» **EXERCISE PROMPT**
In the account of move-in day at the Highland Road apartment, what does Kayla suggest about where to put the most-used kitchen items?

» **EXTRACT TO READ**
Apartment day. August move-in. The Highland Road one-bedroom with the level burners and the counter space. Daddy loaded the truck at 6 a.m. again — same earliness, same anxiety, same Marcus Robinson belief that all important things happen before breakfast. Mama packed the car with Tupperware, cleaning supplies, and a set of shelf liners that she considers essential and that I consider decorative, but I have learned that arguing with Tanya Robinson about shelf liners is a battle nobody wins.
The apartment is small. Smaller than the dorm, if you count by total square footage, but bigger in the ways that matter: I have a kitchen that is mine. A stove that does not tilt. A counter that can hold both a cutting board and a toaster simultaneously. This is not small. This is revolutionary. I put MawMaw Shirley's Pyrex bowls on the shelf and the cast iron pot on the stove and the recipe card in the plastic sleeve on the counter next to the spice rack and the apartment stopped being an apartment and became a kitchen with a bedroom attached.
Mama cried when she left. Expected. Daddy checked the locks. Expected. Kayla helped me arrange the kitchen — she has an eye for space, the graphic designer in her — and suggested I put the most-used items on the left because I am right-handed and the workflow should move right-to-left, which is the kind of insight that makes me glad I have a sister who thinks in terms of design because I would have put everything randomly and spent the semester reaching across myself for the salt.
First meal in the apartment: red beans and rice. The canonical first meal. The Mama recipe in the MawMaw Shirley tradition in Aaliyah's kitchen. The beans soaked overnight. The Trinity chopped on my counter — MY counter — with my knife on my cutting board. The roux light, the way MawMaw Shirley taught me for beans. The simmer low. The apartment filled with the smell of red beans and for the first time the smell was mine, nobody else's, produced in my kitchen for my table from my hands. I ate alone. I ate in silence. I ate with the particular joy of a person who has earned a kitchen and is using it exactly the way it was meant to be used.

» **RAW DATA**
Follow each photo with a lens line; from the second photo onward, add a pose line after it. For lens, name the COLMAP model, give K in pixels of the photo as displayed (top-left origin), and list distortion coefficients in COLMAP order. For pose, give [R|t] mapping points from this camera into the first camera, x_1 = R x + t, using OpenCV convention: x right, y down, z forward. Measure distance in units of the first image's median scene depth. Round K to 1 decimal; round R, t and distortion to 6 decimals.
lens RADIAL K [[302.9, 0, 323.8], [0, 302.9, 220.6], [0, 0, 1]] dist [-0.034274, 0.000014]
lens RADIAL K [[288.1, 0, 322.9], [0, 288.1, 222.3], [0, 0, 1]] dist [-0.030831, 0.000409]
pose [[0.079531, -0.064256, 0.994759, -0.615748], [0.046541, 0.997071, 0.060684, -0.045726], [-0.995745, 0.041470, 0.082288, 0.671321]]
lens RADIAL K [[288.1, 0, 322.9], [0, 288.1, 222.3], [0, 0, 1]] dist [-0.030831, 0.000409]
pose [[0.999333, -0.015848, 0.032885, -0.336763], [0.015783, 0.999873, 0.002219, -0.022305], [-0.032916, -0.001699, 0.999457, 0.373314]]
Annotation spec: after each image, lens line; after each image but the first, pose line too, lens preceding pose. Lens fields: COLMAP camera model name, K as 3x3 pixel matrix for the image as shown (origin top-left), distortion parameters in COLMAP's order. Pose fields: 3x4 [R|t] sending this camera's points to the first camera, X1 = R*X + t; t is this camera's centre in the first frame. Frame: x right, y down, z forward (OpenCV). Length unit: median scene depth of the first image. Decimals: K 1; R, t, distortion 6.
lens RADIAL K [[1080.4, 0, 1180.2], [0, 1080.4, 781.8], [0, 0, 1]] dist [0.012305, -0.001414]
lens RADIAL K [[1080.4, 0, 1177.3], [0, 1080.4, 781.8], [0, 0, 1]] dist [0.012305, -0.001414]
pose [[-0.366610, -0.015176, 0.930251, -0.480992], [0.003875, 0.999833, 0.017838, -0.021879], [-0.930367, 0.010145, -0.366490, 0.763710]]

» **ANSWER**
She suggests putting them on the left, so the workflow moves right-to-left for a right-handed cook.